Mahesh Patil, Co-Chief Investment Officer, AB Sun Life AMC is of the view that one may not see a large correction for the market on account of global concerns because the market fundamentals are improving.
Although the rupee has been weakening, the markets has done well, so a mild correction is possible, he said in an interview with CNBC-TV18.
When asked which sectors would be impacted due to rupee depreciation and rising interest rates, he said some financials and NBFCs could see mild weakness due to surge in bond yields.
According to him, rupee depreciation could be a bit of catch up thing because earlier when other emerging market currencies were depreciating rupee was resilient. Moreover, crude prices are also rising.
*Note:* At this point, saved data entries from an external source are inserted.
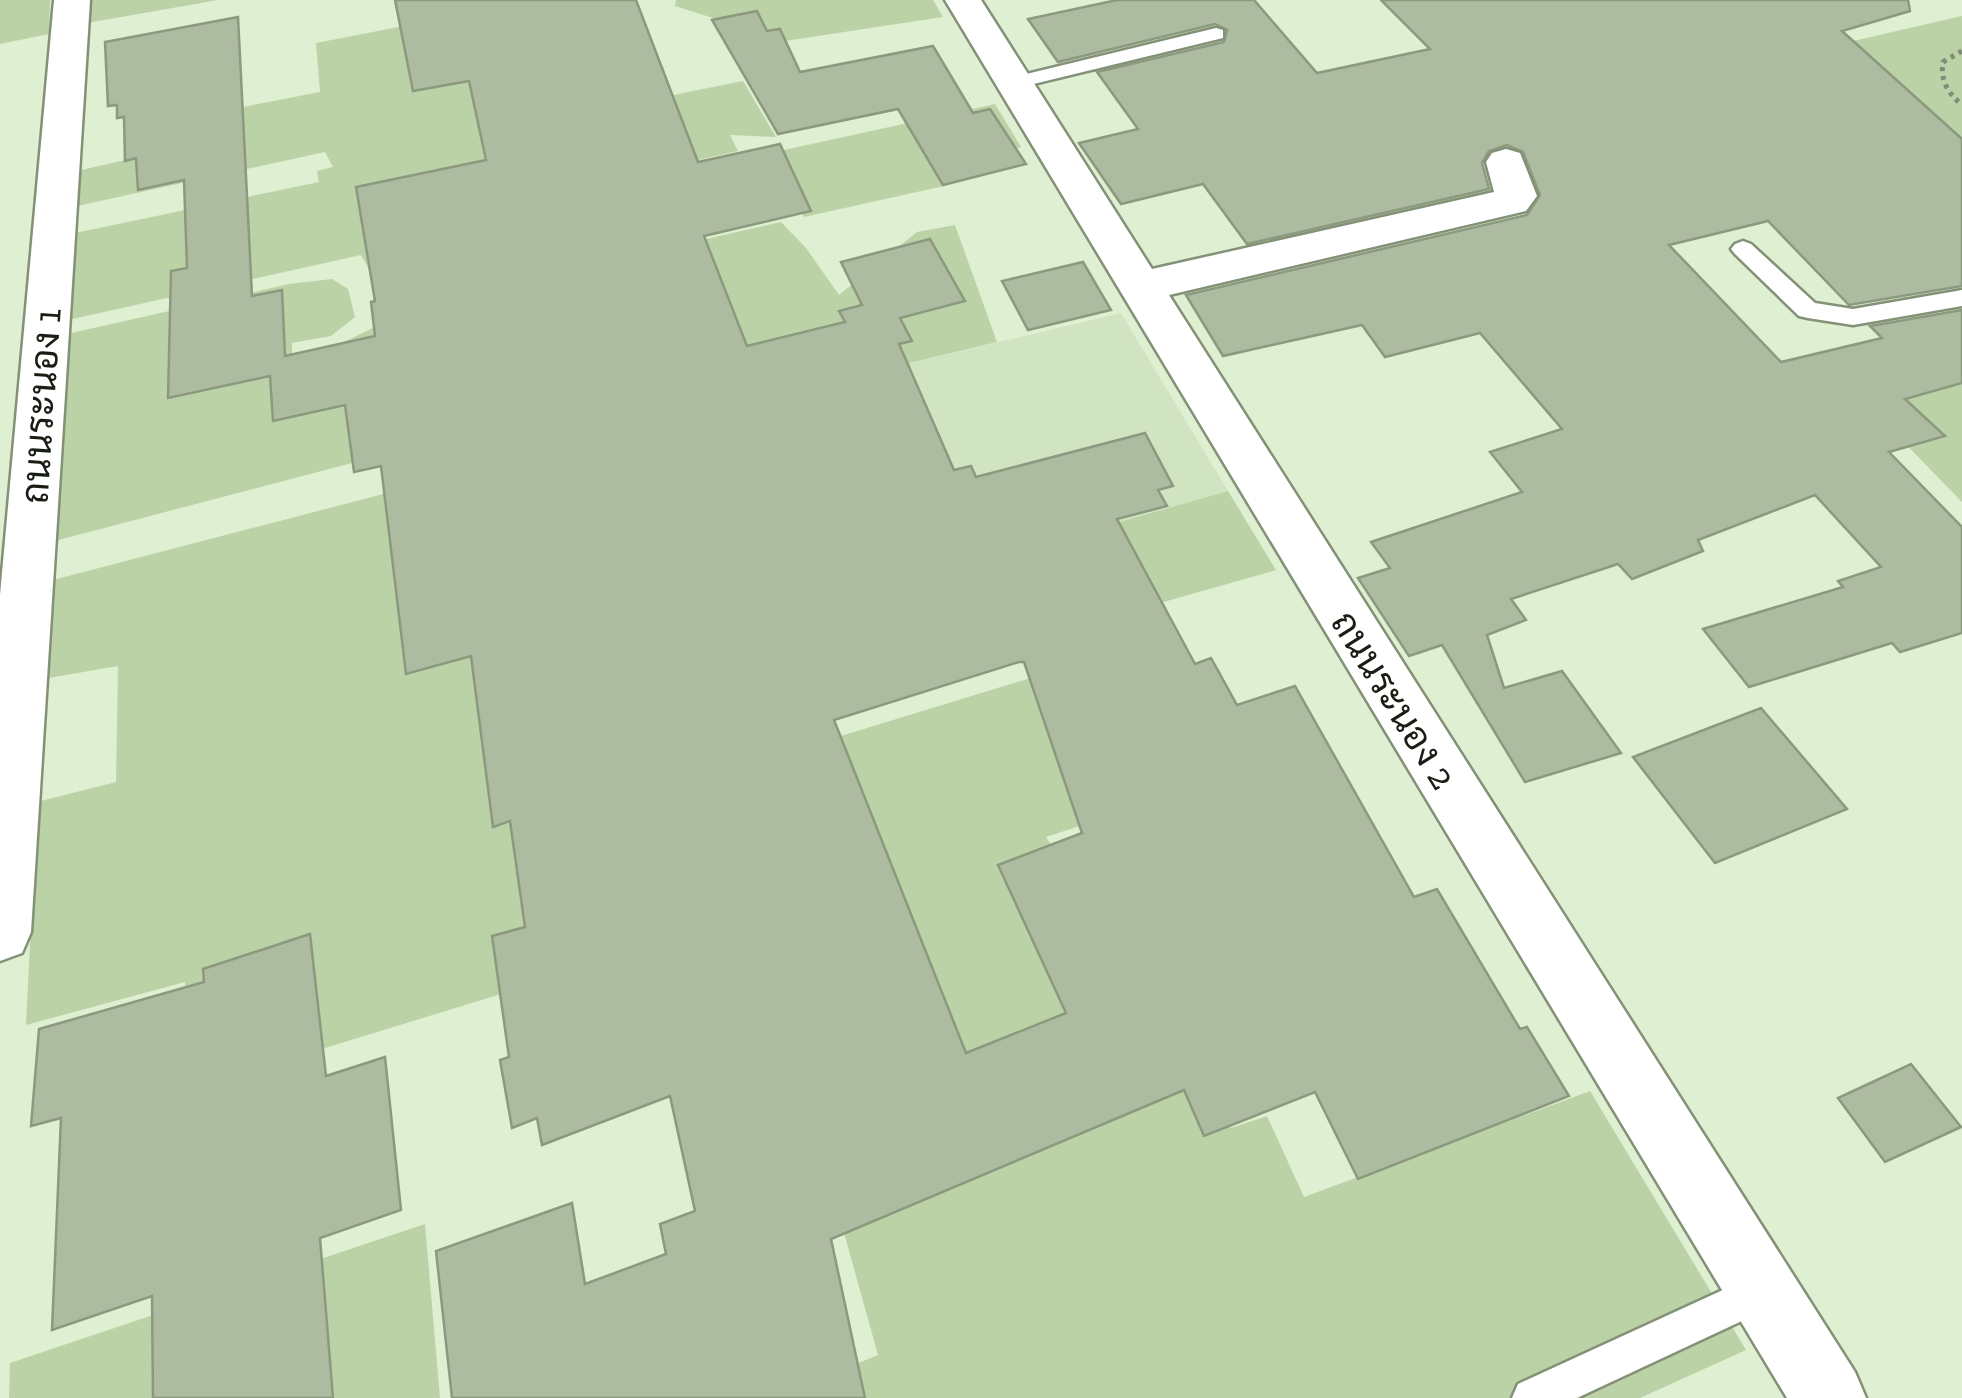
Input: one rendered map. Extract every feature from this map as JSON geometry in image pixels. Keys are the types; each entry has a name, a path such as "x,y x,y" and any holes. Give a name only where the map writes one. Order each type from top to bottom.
{"street":[{"name":"ถนนระนอง 1","path":"0,932 72,0"},
{"name":"ถนนระนอง 2","path":"963,0 1829,1398"},
{"path":"1138,287 1512,202 1516,196 1506,162"}],"lane":[{"path":"1014,82 1216,34"},
{"path":"1743,250 1808,310 1853,317 1962,298"},
{"path":"1532,1398 1762,1290"}],"path":[{"path":"1962,52 1943,62 1940,75 1945,89 1962,105"}],"shaded area":[{"path":"0,0 50,0 49,34 0,44"},
{"path":"89,0 218,0 87,23"},
{"path":"676,0 933,0 943,17 785,41 675,6"},
{"path":"507,6 579,268 781,222 806,248 839,295 917,232 955,225 997,342 623,432 756,916 191,1089 185,982 26,1025 37,802 116,782 118,666 43,679 49,581 437,480 432,442 51,542 67,334 289,284 332,279 348,289 355,317 331,336 292,343 292,358 344,342 377,326 373,296 441,277 439,256 370,271 361,255 68,320 75,233 319,182 317,171 333,167 325,152 77,206 81,170 156,153 155,124 320,92 316,43"},
{"path":"1962,16 1962,148 1849,42"},
{"path":"743,81 776,137 730,135 738,151 639,173 613,107"},
{"path":"995,104 1021,147 934,167 944,186 804,217 772,149 784,150"},
{"path":"1121,313 1228,491 682,646 623,432"},
{"path":"1962,368 1962,502 1856,393"},
{"path":"1228,491 1276,570 1125,613 1070,536"},
{"path":"1050,672 1101,819 1046,837 1231,1128 1267,1116 1304,1197 1590,1091 1746,1350 1640,1398 773,1398 878,1355 761,934 818,743"},
{"path":"425,1224 440,1398 9,1398 10,1363"}],"building":[{"path":"395,0 636,0 698,162 780,144 811,211 704,236 747,346 845,322 839,311 862,305 841,262 930,239 965,301 900,318 912,341 899,344 954,470 971,466 976,477 1145,433 1173,486 1158,490 1167,506 1117,519 1195,664 1211,658 1237,705 1295,686 1414,897 1437,889 1520,1029 1527,1027 1569,1096 1358,1179 1315,1092 1204,1136 1184,1090 831,1239 865,1398 452,1398 436,1251 572,1203 585,1284 666,1254 660,1224 695,1211 670,1096 542,1145 537,1118 512,1128 500,1060 509,1057 492,936 525,927 510,821 493,827 471,656 406,674 381,466 354,472 345,405 273,421 270,376 168,398 171,271 187,268 184,180 138,190 136,158 125,161 124,117 117,118 117,105 108,106 105,42 238,17 252,296 282,290 285,356 375,336 371,302 375,301 356,187 486,160 469,81 413,91","holes":["1024,662 1082,833 998,865 1066,1013 966,1053 834,720"]},
{"path":"1117,0 1254,0 1317,73 1430,49 1381,0 1908,0 1910,11 1842,31 1962,139 1962,286 1849,305 1768,221 1669,245 1781,362 1882,338 1870,326 1962,310 1962,383 1905,399 1945,436 1889,452 1962,527 1962,633 1900,652 1892,643 1749,687 1703,629 1843,587 1838,581 1881,567 1815,495 1698,540 1703,551 1632,579 1618,564 1511,599 1526,620 1487,635 1504,688 1562,671 1621,753 1525,782 1442,645 1409,656 1358,578 1390,568 1371,542 1522,492 1490,452 1562,429 1480,333 1385,357 1362,325 1223,356 1186,295 1527,215 1540,195 1523,152 1507,145 1489,151 1482,163 1489,189 1247,244 1203,184 1121,204 1079,143 1138,129 1097,72 1224,42 1227,30 1215,24 1058,62 1028,19"},
{"path":"757,11 767,31 780,29 800,72 933,46 973,113 990,109 1026,164 943,185 898,109 778,134 712,20"},
{"path":"1083,262 1111,310 1028,330 1002,281"},
{"path":"1761,708 1847,809 1715,863 1633,757"},
{"path":"310,934 326,1076 385,1057 401,1210 320,1238 333,1398 153,1398 152,1296 52,1330 61,1118 31,1126 39,1029 204,982 203,969"},
{"path":"1911,1064 1961,1127 1885,1162 1838,1098"}]}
“If interest rates go up, the fixed income side would also see some losses but looking at market and valuation at this point in time and where interest rates are it is advisable to rebalance the portfolio, some allocation towards that over a longer terms period is advisable,” said Patil.
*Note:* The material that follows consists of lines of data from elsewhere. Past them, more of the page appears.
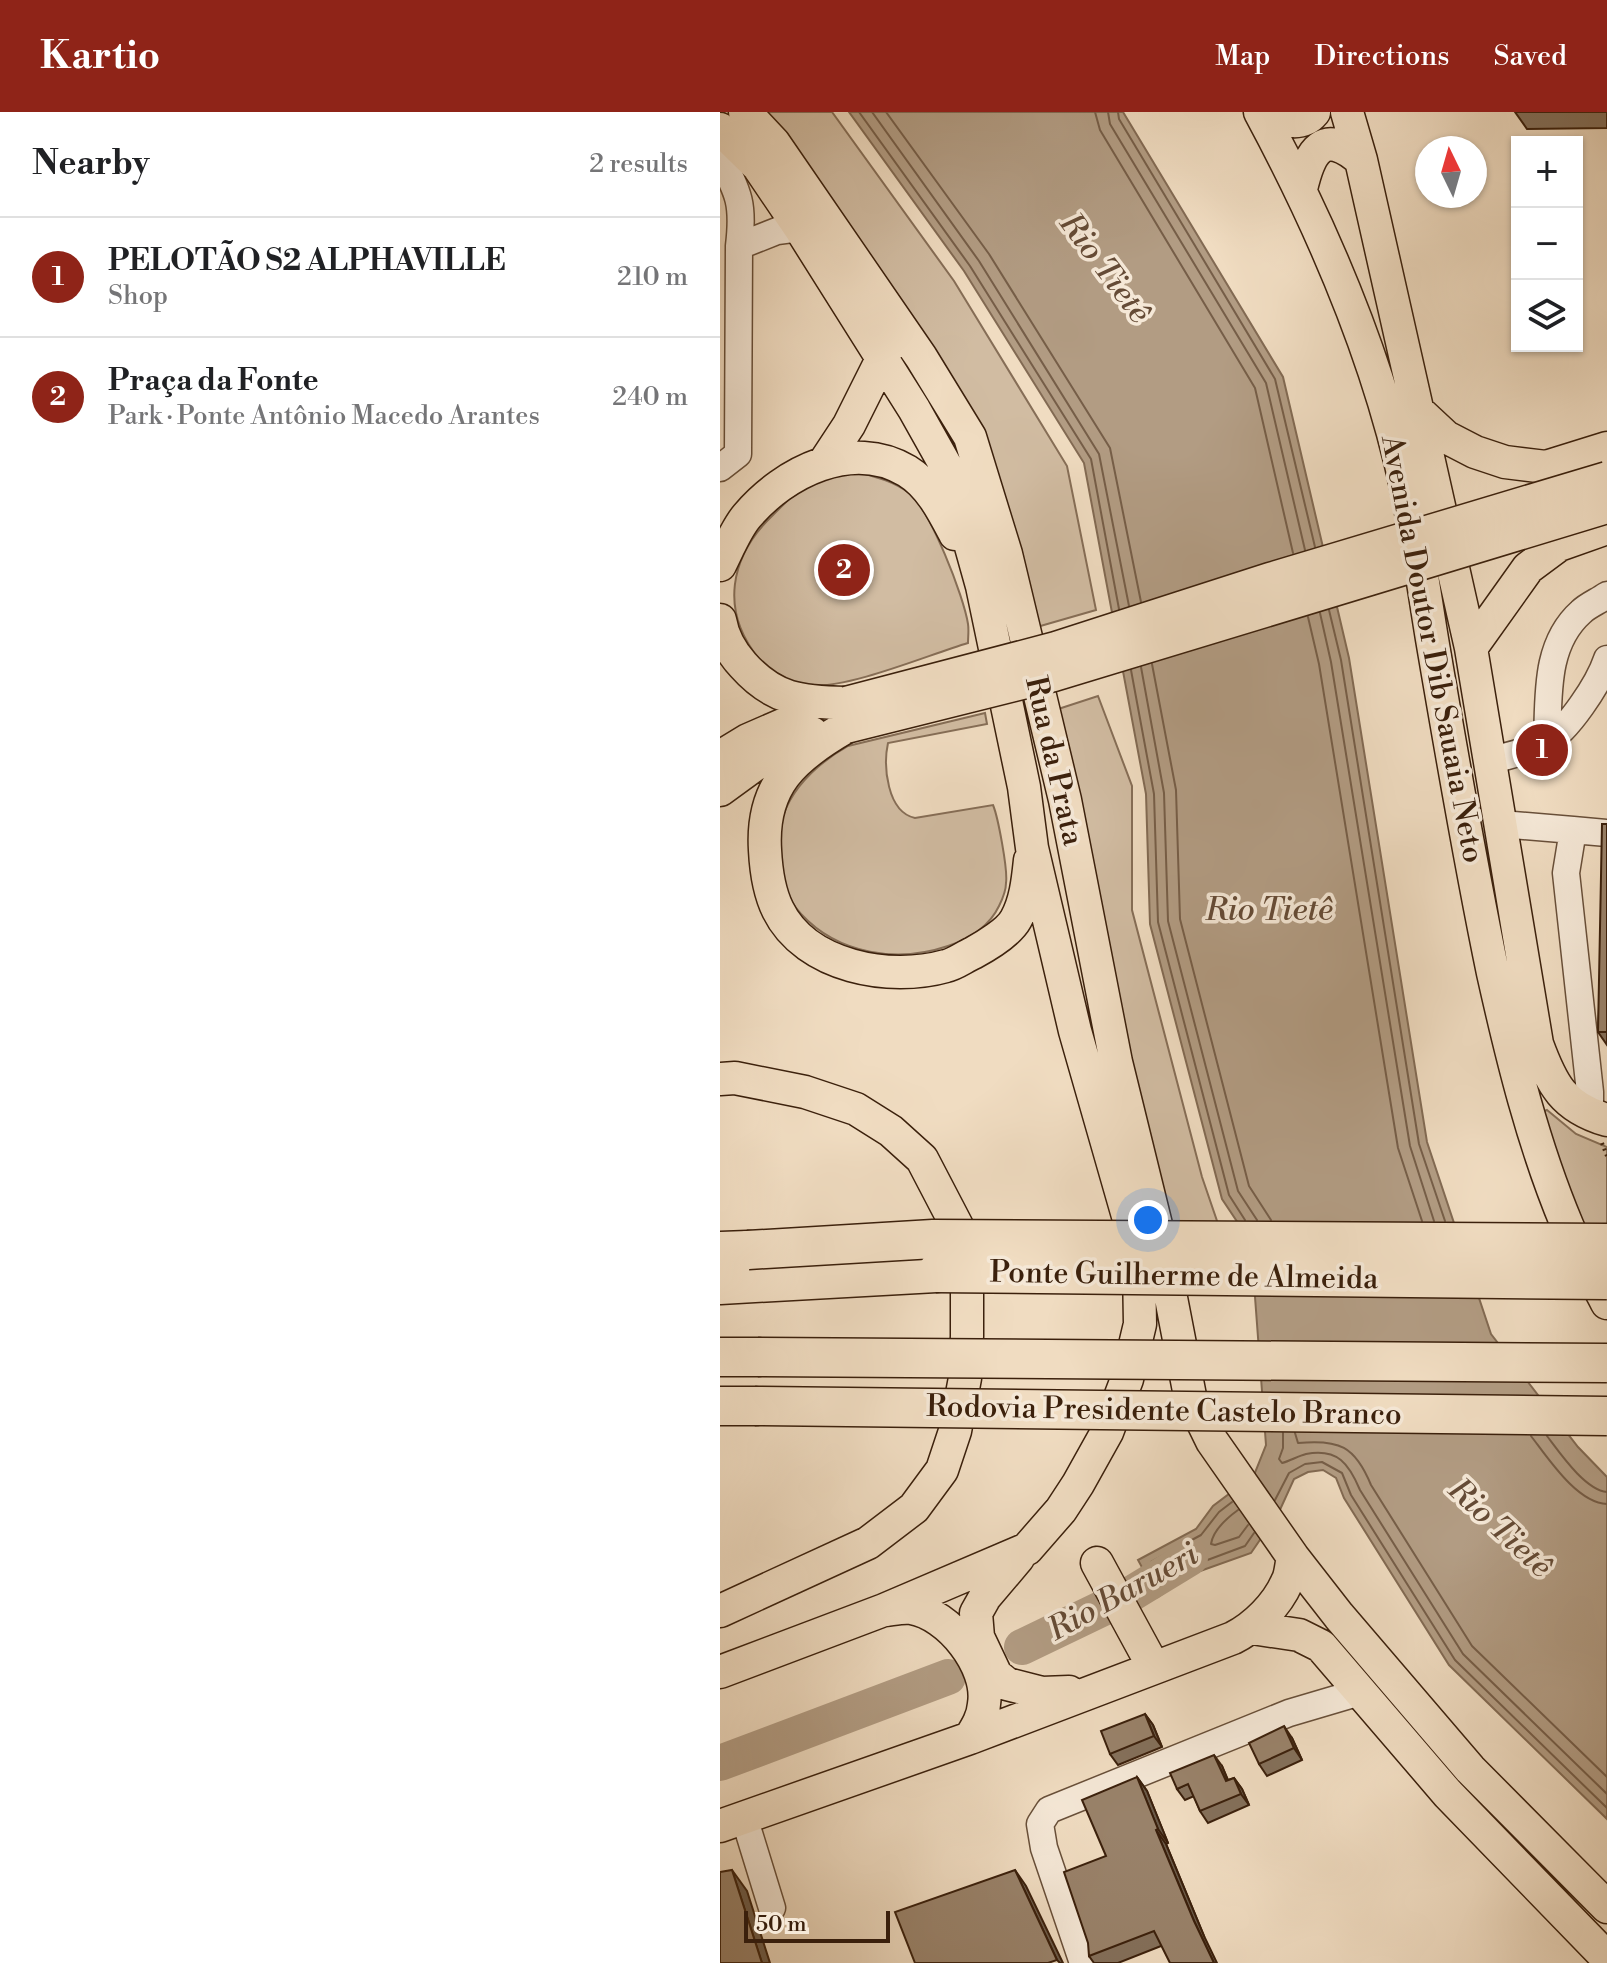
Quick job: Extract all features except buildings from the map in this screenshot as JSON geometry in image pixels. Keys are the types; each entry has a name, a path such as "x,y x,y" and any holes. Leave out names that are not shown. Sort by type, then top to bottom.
{"highway":[{"name":"Ponte Guilherme de Almeida","path":"743,1261 936,1273 1601,1259"},
{"path":"720,1285 743,1261"},
{"name":"Rodovia Presidente Castelo Branco","path":"720,1357 1607,1363"},
{"name":"Rodovia Presidente Castelo Branco","path":"737,1406 1607,1416"}],"main road":[{"name":"Rua da Prata","path":"745,112 774,143 898,324 970,437 991,500 1065,800 1116,1062 1160,1241 1190,1396 1212,1441 1230,1467 1380,1667 1470,1769 1607,1907"},
{"path":"1261,113 1292,122 1303,121 1314,112"},
{"name":"Avenida Doutor Dib Sauaia Neto","path":"1347,112 1361,160 1471,648 1537,1044 1558,1091 1572,1104 1598,1118"},
{"name":"Avenida Doutor Dib Sauaia Neto","path":"1261,113 1301,189 1337,273 1388,416 1407,491 1456,777 1505,1027 1530,1118 1567,1226 1601,1259"},
{"name":"Rua da Prata","path":"720,129 758,166 800,228 951,475 982,586 1024,787 1032,848 1075,1031 1134,1237 1139,1266 1140,1324 1127,1379 1107,1432 1061,1510 995,1583 976,1613 978,1637 996,1675 1007,1684 1042,1693 1096,1690"},
{"path":"1301,189 1307,162 1316,150 1329,144 1340,145 1361,160"},
{"path":"824,463 849,425 883,361 898,324"},
{"path":"1417,410 1446,437 1475,452 1505,462 1546,467 1607,448"},
{"path":"720,565 744,519 763,499 799,473 824,463 864,456 907,471 937,499 982,586"},
{"path":"1546,467 1543,510 1549,529 1559,545"},
{"path":"720,790 790,742 846,715 1270,579 1607,478"},
{"path":"720,757 748,740 810,713 846,715 1054,675 1607,507"},
{"path":"1471,648 1528,568 1559,545 1607,528"},
{"path":"720,620 722,635 735,657 758,682 778,694 846,715"},
{"path":"846,715 784,774 769,804 764,830 771,892 779,912 795,933 822,953 875,971 904,973 950,965 983,947 1015,921 1026,891 1032,848"},
{"path":"720,1079 735,1078 805,1092 856,1109 891,1131 922,1159 959,1230 967,1286 965,1378 955,1431 942,1470 914,1508 868,1543 720,1611"},
{"path":"1601,1259 1607,1303"},
{"path":"720,1672 884,1610 1027,1549"},
{"path":"732,1822 970,1738 1233,1638 1252,1628 1288,1582 1290,1551"},
{"path":"1097,1563 1153,1666"},
{"path":"884,1610 911,1608 937,1617 957,1633 980,1676 985,1701 980,1722 970,1738"},
{"path":"1252,1628 1299,1635 1321,1646 1448,1794 1607,1958"}],"street":[{"path":"720,157 740,200 743,214 729,461"},
{"path":"739,246 777,231 800,228"},
{"path":"1547,742 1552,660 1562,636 1580,613 1607,595"},
{"path":"1492,760 1547,742 1562,730 1602,675 1607,659"},
{"path":"1501,824 1607,833"},
{"path":"1573,830 1566,873 1590,1092 1598,1118"},
{"path":"1083,1963 1044,1848 1040,1824 1049,1810 1289,1713 1360,1692"},
{"path":"732,1822 772,1908"}],"shaded area":[{"path":"761,112 832,112 954,281 1067,466 1096,610 1037,627 988,445"},
{"path":"857,472 897,485 909,493 927,516 965,611 968,643 847,682 810,686 795,684 770,670 747,641 735,603 739,566 758,531 795,494 821,479"},
{"path":"1098,696 1132,786 1132,910 1202,1177 1229,1256 1171,1254 1043,714"},
{"path":"985,713 987,724 888,743 886,764 893,798 898,807 915,818 993,805 1006,876 1003,898 990,920 971,936 956,943 909,954 870,952 851,947 816,928 795,907 784,882 781,864 780,830 790,800 799,787 821,764 848,746"},
{"path":"1547,1110 1576,1134 1607,1147 1607,1243 1592,1233 1579,1217 1542,1112"}],"water":[{"name":"Rio Tietê","path":"849,112 1123,112 1283,377 1349,658 1427,1142 1491,1334 1578,1447 1607,1477 1607,1819 1449,1665 1344,1498 1336,1478 1323,1470 1308,1472 1294,1479 1279,1512 1251,1553 1189,1575 1158,1597 1138,1560 1196,1529 1213,1506 1254,1475 1266,1445 1253,1270 1242,1229 1222,1199 1150,924 1146,794 1084,463 964,271"}],"waterway":[{"name":"Rio Barueri","path":"1022,1647 1126,1597 1190,1558"},
{"name":"Rio Barueri","path":"720,1763 948,1677"}],"place":[{"name":"Praça da Fonte","path":"844,570"},
{"name":"PELOTÃO S2 ALPHAVILLE","path":"1542,750"}]}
Sector wise, he said the commercial vehicle sector is likely to report 10-15 percent growth this year. For two-wheelers the volume growth was good on back of rural demand but pressure on margins could remain because of high competition and need to gain back market share.
However, for the passenger car segment, margins are unlikely to be impacted because the volume growth should be good, he said.
With regards to correction seen in the FMCG space, he said earnings and outlook for the space still remain robust but maybe valuations were a bit stretched. In a rising interest rate environment, the cost of equity also goes up, so some de-rating could be happening for the space, he added.
However, overall the structural story is still intact for FMCG companies. One could look at buying some good quality companies on slightly more correction of 10-15 percent.